(Source extract)
——————

The case for certification instead of licensure
What if the government had told Henry Ford or Bill Gates they were prohibited from manufacturing or selling their products because cars and operating systems do not “serve a useful present or future purpose”, or are “inconsistent with the public convenience and necessity”?
In Missouri until 2012, that’s exactly what the state highways and transportation department told many applicants who wanted to start a moving business. No, their applications were not turned down because they represented a possible risk to life, limb, or furniture, or they might damage public highways. Applicants were denied the right to offer household moving services because a state agency fatuously found that their service did not serve a useful present or future purpose, or was inconsistent with the public convenience and necessity.
Most citizens of Missouri would be appalled to learn that a state agency had the legal authority, not to speak of the wisdom, to determine which household moving businesses were useful or necessary and which were not. Thankfully, the law regulating who may and who may not offer moving services was repealed on August 28, 2012 by amending legislation. Now a household mover must only be “fit, willing & able” to qualify for a certificate to move household goods.

——————

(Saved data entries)

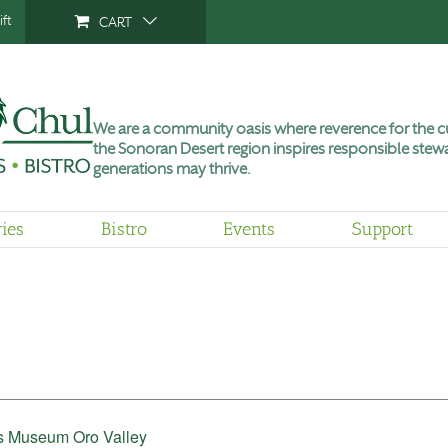
ft
CART
We are a community oasis where reverence for the cu
the Sonoran Desert region inspires responsible stewa
generations may thrive.
ries
Bistro
Events
Support
’s Museum Oro Valley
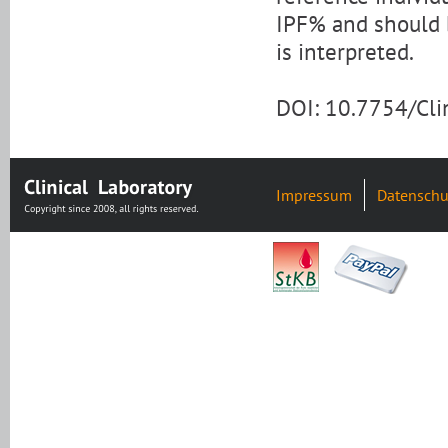
IPF% and should 
is interpreted.
DOI: 10.7754/Cl
Impressum
Datenschu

——————

(Requirement A)
According to the certification passage, on what date was the Missouri law regulating who may offer moving services repealed?
(Requirement B)
Copy the stretch from "Most citizens of" through "move household goods." in the certification passage.
(Requirement C)
In the certification passage, why were applicants in Missouri denied the right to offer household moving services until 2012?

(Answer section A)
August 28, 2012.

(Answer section B)
Most citizens of Missouri would be appalled to learn that a state agency had the legal authority, not to speak of the wisdom, to determine which household moving businesses were useful or necessary and which were not. Thankfully, the law regulating who may and who may not offer moving services was repealed on August 28, 2012 by amending legislation. Now a household mover must only be “fit, willing & able” to qualify for a certificate to move household goods.

(Answer section C)
A state agency found that their service did not serve a useful present or future purpose, or was inconsistent with the public convenience and necessity. The denials were not based on any risk to life, limb, or furniture, or on possible damage to public highways.